■ **OBJECTIVES**:
(A) According to the loan discussion excerpt, within how many days do approved applicants have to close?
(B) Please carry on the loan discussion excerpt from the point where it stops.

■ **SOURCE EXCERPT**:
Right now, of course, because the government's involved, everybody's posturing, and we have some back and forth between the Republicans and the Democrats. This will probably get done. I don't know if they're going to put stipulations on it, but we'll ultimately see. I don't have a great deal of confidence, I should say, and that it's going to be just as rosy as the first package was, but we'll wait and see.

Brogan Baxter:

So, you've applied for the loan. Some of you have been approved for the loan. Some of you that have been approved for the loan have been told you have 10 days, and for those of you that have not been approved yet, you very likely will. I don't think I've heard of anybody getting denied yet. And when you do get approved, they will tell you, "You need to close within 10 days." So, what do you do? And that's what we're talking about.

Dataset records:
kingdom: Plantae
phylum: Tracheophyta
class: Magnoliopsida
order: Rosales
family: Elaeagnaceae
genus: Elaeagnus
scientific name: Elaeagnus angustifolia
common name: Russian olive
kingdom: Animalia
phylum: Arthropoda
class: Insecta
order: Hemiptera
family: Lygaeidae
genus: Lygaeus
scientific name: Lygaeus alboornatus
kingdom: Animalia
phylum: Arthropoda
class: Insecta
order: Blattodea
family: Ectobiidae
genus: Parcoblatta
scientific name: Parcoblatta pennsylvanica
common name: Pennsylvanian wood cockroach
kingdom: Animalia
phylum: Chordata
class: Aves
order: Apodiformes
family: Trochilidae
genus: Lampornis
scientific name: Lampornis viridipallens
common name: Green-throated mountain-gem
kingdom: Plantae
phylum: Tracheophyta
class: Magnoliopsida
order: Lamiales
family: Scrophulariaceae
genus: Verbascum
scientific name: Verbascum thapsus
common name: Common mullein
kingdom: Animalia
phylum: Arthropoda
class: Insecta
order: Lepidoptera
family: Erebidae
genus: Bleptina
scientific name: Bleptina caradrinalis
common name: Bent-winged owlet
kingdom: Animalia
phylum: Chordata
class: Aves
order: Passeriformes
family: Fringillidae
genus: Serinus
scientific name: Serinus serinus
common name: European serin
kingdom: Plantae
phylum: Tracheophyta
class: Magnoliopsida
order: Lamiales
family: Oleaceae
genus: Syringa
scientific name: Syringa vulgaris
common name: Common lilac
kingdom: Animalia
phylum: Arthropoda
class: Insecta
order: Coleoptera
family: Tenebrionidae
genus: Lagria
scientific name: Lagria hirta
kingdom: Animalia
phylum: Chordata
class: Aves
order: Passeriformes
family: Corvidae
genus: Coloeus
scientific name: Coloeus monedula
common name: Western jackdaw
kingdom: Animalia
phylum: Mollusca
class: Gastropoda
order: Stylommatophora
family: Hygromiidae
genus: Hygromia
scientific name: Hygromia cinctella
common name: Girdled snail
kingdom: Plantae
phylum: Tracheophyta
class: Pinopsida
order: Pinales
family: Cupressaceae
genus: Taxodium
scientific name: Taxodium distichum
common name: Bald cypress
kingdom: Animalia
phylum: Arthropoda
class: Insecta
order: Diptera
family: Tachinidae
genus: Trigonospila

■ **ANSWERS FOR THIS EXERCISE**:
(A) Within 10 days.

(B)
Brogan Baxter:

When it comes to taking these funds, okay, here are your options. One, you take the funds now, that's within the 10 day timeframe. I would urge everyone, if that's the route you're going to go, push that out as far as you can get it. So, the 10th day and the 11th hour, do that if you can. Just make sure your banker's aware of it, that you want to get it done. You want to get it done at the absolute last minute so you can buy yourself any additional time you possibly can. The other option, much more risky in my opinion, is to withdraw your name and tell them you do not want the funds. If you do that, here's the option you go from there: You withdraw your name, they take you out of the queue. You have to go through and reapply. It is not yet been agreed to, or clarified, or even approved that someone, if they withdraw their name, that they would be allowed to reapply. So, in my opinion, that's a roll of the dice. What do you think Steve?

Steven Levy:

Yeah, I really think so because they're really looking at the program closely, and that if they see in their system that they already have this application for you, then that might throw some things off for this re-application. So, I would agree.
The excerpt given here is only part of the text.